Repeat only the lines below from the one containing "focal_35mm: 55" through the one containing "focal_35mm: 31", inclusive, exactly as written.
::::
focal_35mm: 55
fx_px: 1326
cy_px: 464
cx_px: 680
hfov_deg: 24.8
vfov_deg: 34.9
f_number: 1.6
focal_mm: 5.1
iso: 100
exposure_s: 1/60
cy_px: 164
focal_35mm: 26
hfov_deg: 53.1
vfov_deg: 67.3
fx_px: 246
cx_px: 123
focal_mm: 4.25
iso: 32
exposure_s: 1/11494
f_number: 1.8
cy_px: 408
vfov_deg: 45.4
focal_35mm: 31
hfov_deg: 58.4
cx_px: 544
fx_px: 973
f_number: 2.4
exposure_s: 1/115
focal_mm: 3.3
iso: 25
::::
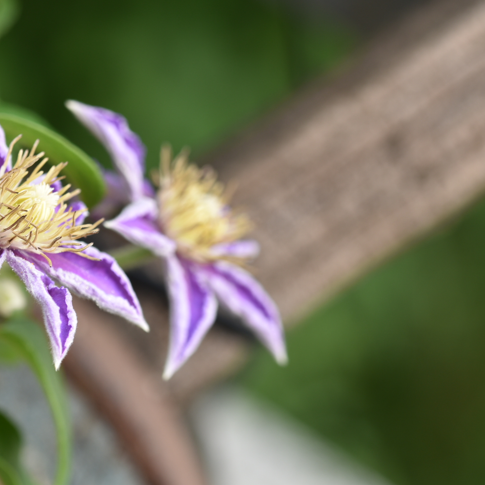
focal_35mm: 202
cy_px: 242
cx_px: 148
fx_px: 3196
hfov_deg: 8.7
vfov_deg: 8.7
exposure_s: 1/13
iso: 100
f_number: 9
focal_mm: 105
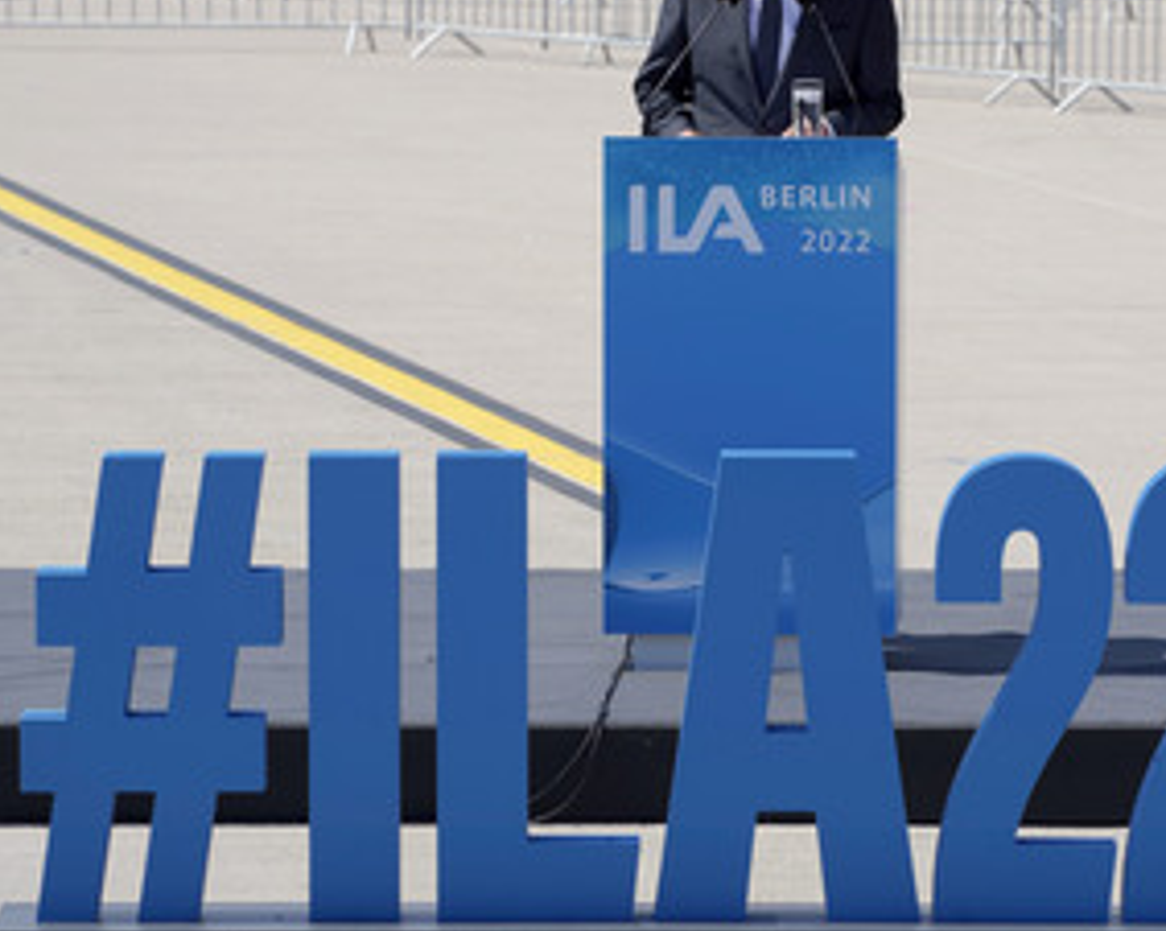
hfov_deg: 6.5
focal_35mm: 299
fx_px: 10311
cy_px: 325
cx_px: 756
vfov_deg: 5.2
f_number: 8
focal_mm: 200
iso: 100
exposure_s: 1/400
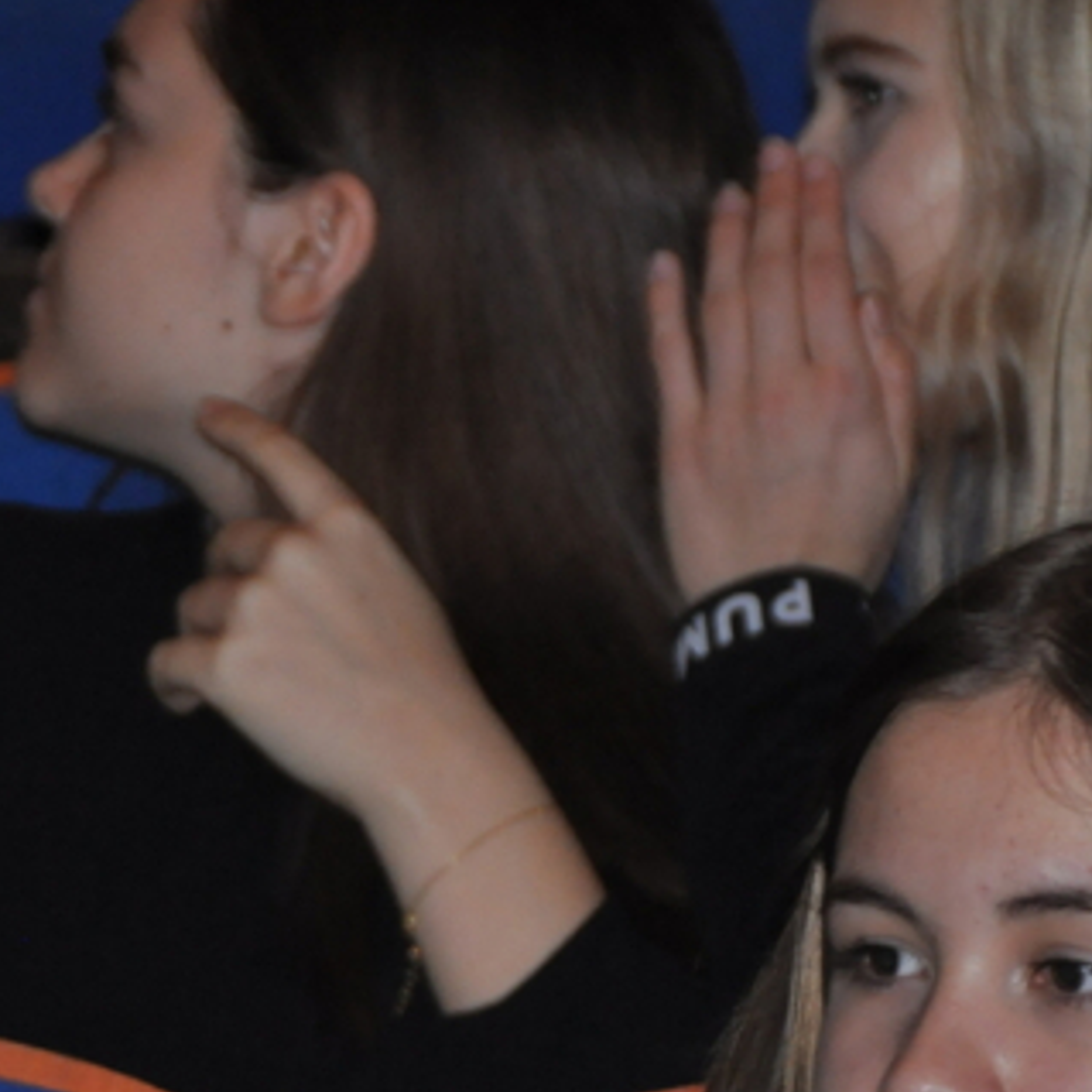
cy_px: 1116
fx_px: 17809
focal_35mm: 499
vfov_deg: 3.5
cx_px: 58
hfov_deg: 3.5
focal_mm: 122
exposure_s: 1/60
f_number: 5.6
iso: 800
::::
(OUTPUT OF THE TASK):
focal_35mm: 55
fx_px: 1326
cy_px: 464
cx_px: 680
hfov_deg: 24.8
vfov_deg: 34.9
f_number: 1.6
focal_mm: 5.1
iso: 100
exposure_s: 1/60
cy_px: 164
focal_35mm: 26
hfov_deg: 53.1
vfov_deg: 67.3
fx_px: 246
cx_px: 123
focal_mm: 4.25
iso: 32
exposure_s: 1/11494
f_number: 1.8
cy_px: 408
vfov_deg: 45.4
focal_35mm: 31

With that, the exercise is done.